* Tasks to carry out
a. Translate into Spanish this sentence from the report on facial plastic surgery trends: "The annual survey explores the top trends in facial plastic surgery and compares year-over-year results."
b. Reproduce everything in the report on facial plastic surgery trends from "In fact, the" down to "cosmetic non-surgical procedures.".
c. Take the report on facial plastic surgery trends further, starting right after its final sentence.

* Extract
WASHINGTON, Jan. 29, 2018 /PRNewswire/ -- The American Academy of Facial Plastic and Reconstructive Surgery (AAFPRS),
The annual survey explores the top trends in facial plastic surgery and compares year-over-year results.
SELFIE AWARENESS IS HERE TO STAY
For better or worse, "selfie-awareness" is more than a fad. In 2017, 55 percent of facial plastic surgeons saw patients who want to look better in selfies in their practices (up 13 percent from 2016). First identified by AAFPRS members more than three years ago in the annual survey, the trend continues to gain steam and transform the facial plastic surgery industry.
"For a few years, AAFPRS members have been at the forefront of this trend," says AAFPRS President William H. Truswell, M.D. "More and more of our patients are using social media as a forum to gain a sense of solidarity when under-going a major, potentially life-changing procedure. Consumers are only a swipe away from finding love and a new look, and this movement is only going to get stronger."
And it's not just enhanced selfies that are trending. From public healing diaries to A-list and Insta-celebs baring all on their social media accounts, nothing is off limits when it comes to sharing one's enhancements and aesthetic edits. From lip injections to chin implants to ear lobe reduction, 2017 showed us that there is no shame in sharing your road to self-confidence!
EMPOWERED IS THE NEW AGELESS
While surgery is no longer a hush-hush topic, 2017 made the phrases "anti-aging" and "you look good for your age" taboo. The tables are turning on what it means to look and feel great, with a focus on health, vitality and empowerment rather than a number.
This "pre-juvenation" shift defies being defined by one's age and is breeding a generation of uber-educated consumers who are taking control of the aging process.
"This emerging segment is knowledgeable about high tech skincare and sun prevention and starts with facial injectables before they turn thirty," says Dr. Truswell. "As more Millennials come of age and gain disposable income for aesthetic treatments, our members have seen steady growth in the demand for cosmetic procedures."
In fact, the average number of procedures performed by AAFPRS members has increased 25 percent since 2012. More than half (56 percent) of AAFPRS members saw an increase in cosmetic surgery or injectables with patients under age 30 last year and over four-fifths of treatments in 2017 were cosmetic non-surgical procedures.
No matter the treatment, a natural-looking outcome is paramount for patients, with 33 percent stating a fear of looking unnatural as their top concern.
PLASTIC SURGERY FOR A PROMOTION
A full 57 percent of facial plastic surgeons reported patients' desire to stay relevant and competitive at work as a major driver in the decision to have a cosmetic treatment. Advancements in non-invasive and combination technologies are allowing men and women to refresh their appearance with little to no downtime taking them away from the office.

* Data listing
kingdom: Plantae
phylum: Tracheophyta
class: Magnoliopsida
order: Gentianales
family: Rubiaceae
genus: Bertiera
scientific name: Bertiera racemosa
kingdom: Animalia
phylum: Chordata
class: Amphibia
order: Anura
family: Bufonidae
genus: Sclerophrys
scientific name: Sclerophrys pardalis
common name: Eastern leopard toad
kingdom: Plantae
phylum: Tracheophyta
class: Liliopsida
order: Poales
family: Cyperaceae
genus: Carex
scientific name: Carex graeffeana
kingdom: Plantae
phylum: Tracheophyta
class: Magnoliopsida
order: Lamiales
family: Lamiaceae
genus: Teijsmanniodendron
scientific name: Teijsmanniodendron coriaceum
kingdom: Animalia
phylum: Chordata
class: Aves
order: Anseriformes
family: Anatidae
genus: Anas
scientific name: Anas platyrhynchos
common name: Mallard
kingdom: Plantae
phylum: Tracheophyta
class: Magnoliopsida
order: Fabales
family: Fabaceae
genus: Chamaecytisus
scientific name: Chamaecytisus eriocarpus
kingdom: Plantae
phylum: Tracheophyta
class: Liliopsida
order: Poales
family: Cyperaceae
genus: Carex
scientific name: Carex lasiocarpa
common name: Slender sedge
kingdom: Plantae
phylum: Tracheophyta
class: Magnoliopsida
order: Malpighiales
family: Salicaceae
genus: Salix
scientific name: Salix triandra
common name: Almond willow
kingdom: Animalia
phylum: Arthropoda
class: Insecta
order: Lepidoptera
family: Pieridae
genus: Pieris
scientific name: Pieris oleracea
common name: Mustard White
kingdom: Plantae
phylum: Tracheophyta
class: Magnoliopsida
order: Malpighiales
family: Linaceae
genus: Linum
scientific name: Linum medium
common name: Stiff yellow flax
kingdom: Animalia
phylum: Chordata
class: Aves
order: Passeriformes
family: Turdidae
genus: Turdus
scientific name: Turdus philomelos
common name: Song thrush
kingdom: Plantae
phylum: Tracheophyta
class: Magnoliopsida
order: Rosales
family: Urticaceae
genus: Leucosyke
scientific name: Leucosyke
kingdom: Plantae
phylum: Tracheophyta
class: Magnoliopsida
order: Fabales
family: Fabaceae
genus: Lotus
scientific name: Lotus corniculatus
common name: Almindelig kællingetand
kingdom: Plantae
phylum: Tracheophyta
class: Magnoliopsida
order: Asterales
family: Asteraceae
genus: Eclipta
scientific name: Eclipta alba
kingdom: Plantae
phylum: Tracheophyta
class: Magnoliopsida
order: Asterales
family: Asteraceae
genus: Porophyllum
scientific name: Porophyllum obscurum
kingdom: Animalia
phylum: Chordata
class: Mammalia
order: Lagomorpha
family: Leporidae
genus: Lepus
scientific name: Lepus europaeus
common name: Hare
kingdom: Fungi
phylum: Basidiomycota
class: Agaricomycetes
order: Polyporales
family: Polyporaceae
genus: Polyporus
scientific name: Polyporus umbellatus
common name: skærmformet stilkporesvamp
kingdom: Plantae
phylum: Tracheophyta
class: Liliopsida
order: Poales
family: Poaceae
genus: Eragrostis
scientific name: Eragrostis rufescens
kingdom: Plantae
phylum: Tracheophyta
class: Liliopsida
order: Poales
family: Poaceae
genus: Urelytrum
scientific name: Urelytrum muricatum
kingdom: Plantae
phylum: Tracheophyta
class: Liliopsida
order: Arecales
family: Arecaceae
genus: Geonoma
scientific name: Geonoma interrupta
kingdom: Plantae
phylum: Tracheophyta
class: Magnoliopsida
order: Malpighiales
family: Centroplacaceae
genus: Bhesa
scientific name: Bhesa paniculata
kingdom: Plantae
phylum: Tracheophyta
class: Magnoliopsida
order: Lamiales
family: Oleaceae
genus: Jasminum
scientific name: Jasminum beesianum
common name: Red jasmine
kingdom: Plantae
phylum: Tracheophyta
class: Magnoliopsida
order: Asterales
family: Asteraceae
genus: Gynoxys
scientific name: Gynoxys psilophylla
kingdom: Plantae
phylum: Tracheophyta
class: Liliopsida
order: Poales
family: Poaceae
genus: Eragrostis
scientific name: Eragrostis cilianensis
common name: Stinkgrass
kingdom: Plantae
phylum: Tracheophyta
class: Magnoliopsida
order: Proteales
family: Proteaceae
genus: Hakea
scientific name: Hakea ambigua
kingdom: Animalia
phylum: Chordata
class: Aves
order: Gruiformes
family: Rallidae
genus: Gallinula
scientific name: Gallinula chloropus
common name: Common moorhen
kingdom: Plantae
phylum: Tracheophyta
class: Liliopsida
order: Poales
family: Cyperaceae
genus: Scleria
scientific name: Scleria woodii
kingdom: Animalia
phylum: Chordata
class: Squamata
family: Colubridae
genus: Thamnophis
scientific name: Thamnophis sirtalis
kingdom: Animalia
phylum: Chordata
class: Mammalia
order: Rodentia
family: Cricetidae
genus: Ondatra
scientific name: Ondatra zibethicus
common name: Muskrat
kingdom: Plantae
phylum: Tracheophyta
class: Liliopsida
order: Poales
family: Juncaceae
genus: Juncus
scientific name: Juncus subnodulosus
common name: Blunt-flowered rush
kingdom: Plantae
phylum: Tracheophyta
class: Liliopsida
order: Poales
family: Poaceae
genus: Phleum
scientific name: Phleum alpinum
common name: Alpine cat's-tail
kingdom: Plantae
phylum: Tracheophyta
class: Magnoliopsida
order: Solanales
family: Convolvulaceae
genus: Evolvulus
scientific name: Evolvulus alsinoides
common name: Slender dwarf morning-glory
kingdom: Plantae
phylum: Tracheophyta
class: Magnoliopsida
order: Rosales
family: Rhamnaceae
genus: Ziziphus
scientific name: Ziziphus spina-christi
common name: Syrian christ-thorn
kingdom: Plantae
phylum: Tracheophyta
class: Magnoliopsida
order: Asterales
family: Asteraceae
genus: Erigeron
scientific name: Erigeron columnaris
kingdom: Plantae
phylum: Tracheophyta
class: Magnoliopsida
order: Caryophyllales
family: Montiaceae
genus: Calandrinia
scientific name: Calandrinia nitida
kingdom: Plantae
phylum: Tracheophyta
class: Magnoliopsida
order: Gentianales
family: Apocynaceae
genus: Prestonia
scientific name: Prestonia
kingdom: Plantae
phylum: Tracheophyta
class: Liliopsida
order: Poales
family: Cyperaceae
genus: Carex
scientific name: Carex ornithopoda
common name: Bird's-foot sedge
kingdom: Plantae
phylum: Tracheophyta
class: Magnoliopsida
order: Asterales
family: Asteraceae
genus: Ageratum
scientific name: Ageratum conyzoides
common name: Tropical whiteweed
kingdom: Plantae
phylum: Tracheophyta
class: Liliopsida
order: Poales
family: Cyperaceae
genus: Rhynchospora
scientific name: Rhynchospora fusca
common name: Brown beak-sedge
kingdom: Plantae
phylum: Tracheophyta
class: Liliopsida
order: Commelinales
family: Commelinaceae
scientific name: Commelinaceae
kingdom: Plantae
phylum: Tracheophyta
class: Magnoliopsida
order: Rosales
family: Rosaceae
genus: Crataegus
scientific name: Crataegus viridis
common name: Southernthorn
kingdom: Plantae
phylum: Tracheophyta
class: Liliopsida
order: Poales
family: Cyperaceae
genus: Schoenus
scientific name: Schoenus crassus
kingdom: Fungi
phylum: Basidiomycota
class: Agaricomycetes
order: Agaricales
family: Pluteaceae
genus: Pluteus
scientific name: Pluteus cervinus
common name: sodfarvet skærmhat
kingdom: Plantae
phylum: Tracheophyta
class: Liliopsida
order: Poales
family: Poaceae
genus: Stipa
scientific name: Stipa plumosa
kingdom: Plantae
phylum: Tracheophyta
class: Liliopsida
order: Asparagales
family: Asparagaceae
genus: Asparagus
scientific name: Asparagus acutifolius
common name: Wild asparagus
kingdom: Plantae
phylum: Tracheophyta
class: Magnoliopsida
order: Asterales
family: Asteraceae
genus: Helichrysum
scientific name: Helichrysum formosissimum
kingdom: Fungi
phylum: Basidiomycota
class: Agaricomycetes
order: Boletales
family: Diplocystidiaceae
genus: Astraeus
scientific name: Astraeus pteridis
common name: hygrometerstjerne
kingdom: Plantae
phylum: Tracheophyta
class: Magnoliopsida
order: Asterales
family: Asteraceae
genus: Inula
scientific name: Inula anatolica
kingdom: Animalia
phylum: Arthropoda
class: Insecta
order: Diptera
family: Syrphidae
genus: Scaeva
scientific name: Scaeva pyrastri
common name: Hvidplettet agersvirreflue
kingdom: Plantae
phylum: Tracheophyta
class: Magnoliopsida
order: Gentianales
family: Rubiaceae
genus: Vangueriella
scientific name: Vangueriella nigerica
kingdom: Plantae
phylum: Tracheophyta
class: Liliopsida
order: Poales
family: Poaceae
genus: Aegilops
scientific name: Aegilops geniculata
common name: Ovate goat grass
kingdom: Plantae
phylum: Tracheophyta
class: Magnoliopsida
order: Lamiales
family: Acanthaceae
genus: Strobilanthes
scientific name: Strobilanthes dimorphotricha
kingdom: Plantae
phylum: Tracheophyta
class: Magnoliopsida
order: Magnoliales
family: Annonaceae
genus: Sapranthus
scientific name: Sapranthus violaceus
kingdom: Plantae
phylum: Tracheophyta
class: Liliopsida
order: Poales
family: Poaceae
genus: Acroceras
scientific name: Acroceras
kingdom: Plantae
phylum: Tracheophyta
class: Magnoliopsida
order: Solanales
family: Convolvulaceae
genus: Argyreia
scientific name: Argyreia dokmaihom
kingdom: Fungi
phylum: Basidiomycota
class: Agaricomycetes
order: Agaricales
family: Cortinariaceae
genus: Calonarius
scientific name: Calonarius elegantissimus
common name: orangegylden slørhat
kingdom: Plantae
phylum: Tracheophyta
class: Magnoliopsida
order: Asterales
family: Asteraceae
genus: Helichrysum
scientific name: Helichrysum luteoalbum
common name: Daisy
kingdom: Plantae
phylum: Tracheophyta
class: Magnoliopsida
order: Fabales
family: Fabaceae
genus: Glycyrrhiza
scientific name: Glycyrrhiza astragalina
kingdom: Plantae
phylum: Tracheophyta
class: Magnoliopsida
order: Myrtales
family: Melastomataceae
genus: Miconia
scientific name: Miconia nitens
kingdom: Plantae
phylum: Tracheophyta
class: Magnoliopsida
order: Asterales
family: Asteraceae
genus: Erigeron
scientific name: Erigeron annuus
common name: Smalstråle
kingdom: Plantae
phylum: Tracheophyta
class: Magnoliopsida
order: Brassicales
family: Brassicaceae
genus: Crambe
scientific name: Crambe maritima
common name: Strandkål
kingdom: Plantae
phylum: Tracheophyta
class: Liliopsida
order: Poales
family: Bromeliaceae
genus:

* Answers provided
a. La encuesta anual explora las principales tendencias en cirugía plástica facial y compara los resultados de un año a otro.

b.
In fact, the average number of procedures performed by AAFPRS members has increased 25 percent since 2012. More than half (56 percent) of AAFPRS members saw an increase in cosmetic surgery or injectables with patients under age 30 last year and over four-fifths of treatments in 2017 were cosmetic non-surgical procedures.

c.
Some of the most requested procedures were tailored to these specific lifestyle concerns. Eyelid procedures to look less tired were reported as a rising trend by 73 percent of members along with combined non-surgical procedures by 72 percent of members.
"By combining non-surgical choices such as novel lasers, hybrid lasers and microneedling systems, we are able to treat a wide range of facial rejuvenation concerns in the span of one appointment," says Dr. Truswell. "These procedures all boast very little downtime, meaning patients with demanding careers can be back in the office without skipping a beat."
THE BIGGER PICTURE
Predictably, BOTOX® (Allergan), along with Dysport® (Galderma) and Xeomin® (Merz), remain the most popular minimally invasive procedures for both women and men, followed by fillers and skin treatments.
For surgical trends, rhinoplasty leads the way year after year (performed by 97 percent of surgeons in 2017) followed by blepharoplasty (95 percent) and facelifts (88 percent). The most popular procedure overall, Botox was ranked first for women followed by rhinoplasty. However, for men it was reversed with rhinoplasty as the top procedure followed by Botox.
Botox and hair transplants both notably increased in the past five years, with the number of Botox procedures in the survey increasing by 33 percent from 2012 to 2017. The number of hair transplants in the sample jumped by more than 538 percent in that time span. Non-invasive fat reduction and Platelet-rich plasma (PRP) injections are newer procedures that facial plastic surgeons are also seeing requested more often.
"PRP is the next frontier, and facial plastic surgeons are eager for more data to illustrate what it can do for skin rejuvenation and how it can be used in combination with lasers, energy based devices, and microneedling and even hair restoration." says Dr. Truswell.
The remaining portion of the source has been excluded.